Written problem |
Quote the passage of the text on the Lai people word for word, starting with "Strictly speaking, Lai" and going on through "Ramthar, and Sunthla)".

Document section |
-.-.-
Strictly speaking, Lai are the people belonging to the Lai Autonomous District Council of Mizoram.  Outside this area they are scattered in Mizoram and many Lai people in Mizoram more than LADC area Lai people outside LADC area some Lai people prefer the name Pawi. Some state they are same as Lusei, North-East India, Hakha, Thantlang, and Falam of Chin State, Myanmar. Lai people can also be found outside their main dominant area. From a historical point of view, Lai is one of a dominant tribe of the so-called Chin-Kuki-Mizo, the community is scattered in different parts of the world, mainly concentrating in Mizoram (Khuafo and Thlantlang/Tuichhak Pawih), Chin Hills (Hakha, Thantlang, Webulah, Zokhua, Keiphaw, Falam) of Burma, South Bangladesh (identified as Bawm {Bawmzo, Bawmlai, Panghawi, Ramthar, and Sunthla)
.

Demography
The total population of the group was around 1,700,000 in 1991. The name Laimi often refers to Chin people who live in the Chin Hills or Central Chin which are Hakha, Thantlang, Falam, etc.

Chin States 

Chin state is 13,907 square miles. Border by Sagaing Division to the east, Magway Division to the south-east, Rakhine State to the south, and Mizoram to the west. According to the 2014 Myanmar population and housing census the population of Chin state is about 478,801, 47.95% male, and 52.05% female. Hakha is the capital city of Chin state and there are nine townships: Hakha, Htantlang, Falam, Tiddim, Tonzang, Matupi, Mindat, Kanpalet, and Paletwa. Each township have their own subtribe and there are about 53 subtribes. There are about 45 dialect of the Chin language. Of these, the most widely spoken dialects are estimated and they are:

 Zomi 344,000 speakers
 Falam Chin an estimated 107,300 speakers
 Hakha Chin 125,000 speakers
 Matu Chin 100,000 speakers

"Each dialect is so distinct that people who speak different dialects will not likely understand each other".
-.-.-
Data extract |
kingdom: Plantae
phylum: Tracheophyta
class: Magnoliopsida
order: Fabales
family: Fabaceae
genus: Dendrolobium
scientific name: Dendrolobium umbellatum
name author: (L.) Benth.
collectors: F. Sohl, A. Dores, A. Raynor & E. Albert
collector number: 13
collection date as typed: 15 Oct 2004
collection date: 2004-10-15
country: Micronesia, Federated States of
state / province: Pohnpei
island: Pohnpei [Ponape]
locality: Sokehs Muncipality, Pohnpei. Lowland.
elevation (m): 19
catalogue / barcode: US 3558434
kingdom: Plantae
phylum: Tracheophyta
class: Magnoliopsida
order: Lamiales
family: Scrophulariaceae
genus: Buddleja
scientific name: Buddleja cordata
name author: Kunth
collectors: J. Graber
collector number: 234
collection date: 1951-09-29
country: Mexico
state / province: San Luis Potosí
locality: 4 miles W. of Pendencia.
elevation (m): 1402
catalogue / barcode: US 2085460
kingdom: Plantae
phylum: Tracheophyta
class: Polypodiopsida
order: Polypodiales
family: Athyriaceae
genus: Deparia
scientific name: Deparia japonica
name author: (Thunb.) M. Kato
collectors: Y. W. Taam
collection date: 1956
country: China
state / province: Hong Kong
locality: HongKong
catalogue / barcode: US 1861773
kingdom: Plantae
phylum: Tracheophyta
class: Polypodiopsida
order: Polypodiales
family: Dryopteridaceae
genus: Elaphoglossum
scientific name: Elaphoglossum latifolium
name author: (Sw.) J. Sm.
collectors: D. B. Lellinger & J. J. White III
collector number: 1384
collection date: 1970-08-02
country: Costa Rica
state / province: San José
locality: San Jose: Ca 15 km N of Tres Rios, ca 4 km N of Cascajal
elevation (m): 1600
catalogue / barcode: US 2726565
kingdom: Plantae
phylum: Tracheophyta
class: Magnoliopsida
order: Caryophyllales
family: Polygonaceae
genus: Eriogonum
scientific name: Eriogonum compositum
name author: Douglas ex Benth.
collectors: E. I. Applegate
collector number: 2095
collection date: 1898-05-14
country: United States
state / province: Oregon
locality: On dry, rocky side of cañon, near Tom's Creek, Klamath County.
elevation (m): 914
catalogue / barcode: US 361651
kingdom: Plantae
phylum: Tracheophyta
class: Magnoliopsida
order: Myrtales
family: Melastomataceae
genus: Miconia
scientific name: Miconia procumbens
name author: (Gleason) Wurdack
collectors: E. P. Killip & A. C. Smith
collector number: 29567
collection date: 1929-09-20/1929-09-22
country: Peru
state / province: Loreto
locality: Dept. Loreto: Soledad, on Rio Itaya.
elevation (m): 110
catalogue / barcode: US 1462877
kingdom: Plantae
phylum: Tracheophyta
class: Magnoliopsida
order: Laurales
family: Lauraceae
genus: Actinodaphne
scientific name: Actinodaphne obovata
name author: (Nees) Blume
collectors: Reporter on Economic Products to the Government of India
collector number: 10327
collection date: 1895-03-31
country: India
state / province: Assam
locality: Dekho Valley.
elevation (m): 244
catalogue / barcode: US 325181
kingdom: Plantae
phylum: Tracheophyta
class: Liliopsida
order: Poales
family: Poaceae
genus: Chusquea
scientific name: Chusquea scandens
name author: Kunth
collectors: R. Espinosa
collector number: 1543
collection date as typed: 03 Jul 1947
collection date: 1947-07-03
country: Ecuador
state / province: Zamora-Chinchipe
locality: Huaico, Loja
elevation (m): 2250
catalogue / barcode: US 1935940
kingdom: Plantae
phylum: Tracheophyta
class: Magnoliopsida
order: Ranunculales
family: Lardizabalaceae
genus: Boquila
-.-.-
Completed exercise |
Strictly speaking, Lai are the people belonging to the Lai Autonomous District Council of Mizoram.  Outside this area they are scattered in Mizoram and many Lai people in Mizoram more than LADC area Lai people outside LADC area some Lai people prefer the name Pawi. Some state they are same as Lusei, North-East India, Hakha, Thantlang, and Falam of Chin State, Myanmar. Lai people can also be found outside their main dominant area. From a historical point of view, Lai is one of a dominant tribe of the so-called Chin-Kuki-Mizo, the community is scattered in different parts of the world, mainly concentrating in Mizoram (Khuafo and Thlantlang/Tuichhak Pawih), Chin Hills (Hakha, Thantlang, Webulah, Zokhua, Keiphaw, Falam) of Burma, South Bangladesh (identified as Bawm {Bawmzo, Bawmlai, Panghawi, Ramthar, and Sunthla)